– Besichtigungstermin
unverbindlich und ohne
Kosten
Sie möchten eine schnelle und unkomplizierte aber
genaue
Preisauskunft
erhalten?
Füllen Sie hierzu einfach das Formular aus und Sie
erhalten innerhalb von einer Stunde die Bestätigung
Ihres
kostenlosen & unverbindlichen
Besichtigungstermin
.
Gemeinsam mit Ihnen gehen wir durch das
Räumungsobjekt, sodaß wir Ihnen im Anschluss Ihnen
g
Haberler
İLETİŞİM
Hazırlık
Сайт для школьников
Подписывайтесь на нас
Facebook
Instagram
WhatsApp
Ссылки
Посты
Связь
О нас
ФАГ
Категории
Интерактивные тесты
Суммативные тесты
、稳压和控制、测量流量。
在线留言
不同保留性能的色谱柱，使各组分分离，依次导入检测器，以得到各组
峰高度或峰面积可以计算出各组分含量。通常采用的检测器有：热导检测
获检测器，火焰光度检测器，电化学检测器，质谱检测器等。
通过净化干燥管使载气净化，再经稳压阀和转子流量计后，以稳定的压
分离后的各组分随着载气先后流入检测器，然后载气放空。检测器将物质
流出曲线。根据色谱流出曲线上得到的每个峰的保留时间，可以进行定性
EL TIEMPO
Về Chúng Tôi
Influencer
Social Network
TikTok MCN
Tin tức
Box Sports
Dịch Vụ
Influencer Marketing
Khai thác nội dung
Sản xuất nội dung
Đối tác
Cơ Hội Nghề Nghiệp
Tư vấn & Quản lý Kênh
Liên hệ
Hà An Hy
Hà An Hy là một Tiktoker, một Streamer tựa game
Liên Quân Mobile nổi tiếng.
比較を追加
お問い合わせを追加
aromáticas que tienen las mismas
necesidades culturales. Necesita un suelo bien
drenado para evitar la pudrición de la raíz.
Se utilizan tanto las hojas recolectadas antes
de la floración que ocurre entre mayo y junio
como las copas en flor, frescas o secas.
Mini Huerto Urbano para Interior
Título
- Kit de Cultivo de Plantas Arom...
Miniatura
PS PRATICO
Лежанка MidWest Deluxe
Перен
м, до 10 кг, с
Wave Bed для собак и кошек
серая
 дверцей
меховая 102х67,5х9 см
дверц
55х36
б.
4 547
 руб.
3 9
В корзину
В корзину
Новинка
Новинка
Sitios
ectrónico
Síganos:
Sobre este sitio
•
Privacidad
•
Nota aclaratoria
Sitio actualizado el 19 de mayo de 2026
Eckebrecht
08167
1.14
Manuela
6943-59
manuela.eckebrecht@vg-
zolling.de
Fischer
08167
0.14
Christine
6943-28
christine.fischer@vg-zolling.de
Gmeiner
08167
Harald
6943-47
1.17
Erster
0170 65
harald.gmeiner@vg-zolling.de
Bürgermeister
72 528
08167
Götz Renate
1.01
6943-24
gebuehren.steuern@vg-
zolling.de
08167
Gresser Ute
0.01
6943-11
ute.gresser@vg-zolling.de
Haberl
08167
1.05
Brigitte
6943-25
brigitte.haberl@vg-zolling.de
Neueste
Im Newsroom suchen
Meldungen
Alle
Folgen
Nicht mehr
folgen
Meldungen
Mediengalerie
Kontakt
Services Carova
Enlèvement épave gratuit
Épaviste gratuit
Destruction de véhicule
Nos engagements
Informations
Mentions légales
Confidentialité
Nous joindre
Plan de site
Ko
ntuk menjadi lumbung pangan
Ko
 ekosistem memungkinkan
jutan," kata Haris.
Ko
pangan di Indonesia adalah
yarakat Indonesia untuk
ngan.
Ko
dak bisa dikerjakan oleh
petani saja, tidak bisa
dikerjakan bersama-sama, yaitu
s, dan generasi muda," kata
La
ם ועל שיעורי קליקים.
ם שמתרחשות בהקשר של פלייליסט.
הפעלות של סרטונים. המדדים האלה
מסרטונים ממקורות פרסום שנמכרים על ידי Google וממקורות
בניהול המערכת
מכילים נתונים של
== == ==
Brief: The material above should be retyped in full, exactly as given.

The completed task:
– Besichtigungstermin
unverbindlich und ohne
Kosten
Sie möchten eine schnelle und unkomplizierte aber
genaue
Preisauskunft
erhalten?
Füllen Sie hierzu einfach das Formular aus und Sie
erhalten innerhalb von einer Stunde die Bestätigung
Ihres
kostenlosen & unverbindlichen
Besichtigungstermin
.
Gemeinsam mit Ihnen gehen wir durch das
Räumungsobjekt, sodaß wir Ihnen im Anschluss Ihnen
g
Haberler
İLETİŞİM
Hazırlık
Сайт для школьников
Подписывайтесь на нас
Facebook
Instagram
WhatsApp
Ссылки
Посты
Связь
О нас
ФАГ
Категории
Интерактивные тесты
Суммативные тесты
、稳压和控制、测量流量。
在线留言
不同保留性能的色谱柱，使各组分分离，依次导入检测器，以得到各组
峰高度或峰面积可以计算出各组分含量。通常采用的检测器有：热导检测
获检测器，火焰光度检测器，电化学检测器，质谱检测器等。
通过净化干燥管使载气净化，再经稳压阀和转子流量计后，以稳定的压
分离后的各组分随着载气先后流入检测器，然后载气放空。检测器将物质
流出曲线。根据色谱流出曲线上得到的每个峰的保留时间，可以进行定性
EL TIEMPO
Về Chúng Tôi
Influencer
Social Network
TikTok MCN
Tin tức
Box Sports
Dịch Vụ
Influencer Marketing
Khai thác nội dung
Sản xuất nội dung
Đối tác
Cơ Hội Nghề Nghiệp
Tư vấn & Quản lý Kênh
Liên hệ
Hà An Hy
Hà An Hy là một Tiktoker, một Streamer tựa game
Liên Quân Mobile nổi tiếng.
比較を追加
お問い合わせを追加
aromáticas que tienen las mismas
necesidades culturales. Necesita un suelo bien
drenado para evitar la pudrición de la raíz.
Se utilizan tanto las hojas recolectadas antes
de la floración que ocurre entre mayo y junio
como las copas en flor, frescas o secas.
Mini Huerto Urbano para Interior
Título
- Kit de Cultivo de Plantas Arom...
Miniatura
PS PRATICO
Лежанка MidWest Deluxe
Перен
м, до 10 кг, с
Wave Bed для собак и кошек
серая
 дверцей
меховая 102х67,5х9 см
дверц
55х36
б.
4 547
 руб.
3 9
В корзину
В корзину
Новинка
Новинка
Sitios
ectrónico
Síganos:
Sobre este sitio
•
Privacidad
•
Nota aclaratoria
Sitio actualizado el 19 de mayo de 2026
Eckebrecht
08167
1.14
Manuela
6943-59
manuela.eckebrecht@vg-
zolling.de
Fischer
08167
0.14
Christine
6943-28
christine.fischer@vg-zolling.de
Gmeiner
08167
Harald
6943-47
1.17
Erster
0170 65
harald.gmeiner@vg-zolling.de
Bürgermeister
72 528
08167
Götz Renate
1.01
6943-24
gebuehren.steuern@vg-
zolling.de
08167
Gresser Ute
0.01
6943-11
ute.gresser@vg-zolling.de
Haberl
08167
1.05
Brigitte
6943-25
brigitte.haberl@vg-zolling.de
Neueste
Im Newsroom suchen
Meldungen
Alle
Folgen
Nicht mehr
folgen
Meldungen
Mediengalerie
Kontakt
Services Carova
Enlèvement épave gratuit
Épaviste gratuit
Destruction de véhicule
Nos engagements
Informations
Mentions légales
Confidentialité
Nous joindre
Plan de site
Ko
ntuk menjadi lumbung pangan
Ko
 ekosistem memungkinkan
jutan," kata Haris.
Ko
pangan di Indonesia adalah
yarakat Indonesia untuk
ngan.
Ko
dak bisa dikerjakan oleh
petani saja, tidak bisa
dikerjakan bersama-sama, yaitu
s, dan generasi muda," kata
La
ם ועל שיעורי קליקים.
ם שמתרחשות בהקשר של פלייליסט.
הפעלות של סרטונים. המדדים האלה
מסרטונים ממקורות פרסום שנמכרים על ידי Google וממקורות
בניהול המערכת
מכילים נתונים של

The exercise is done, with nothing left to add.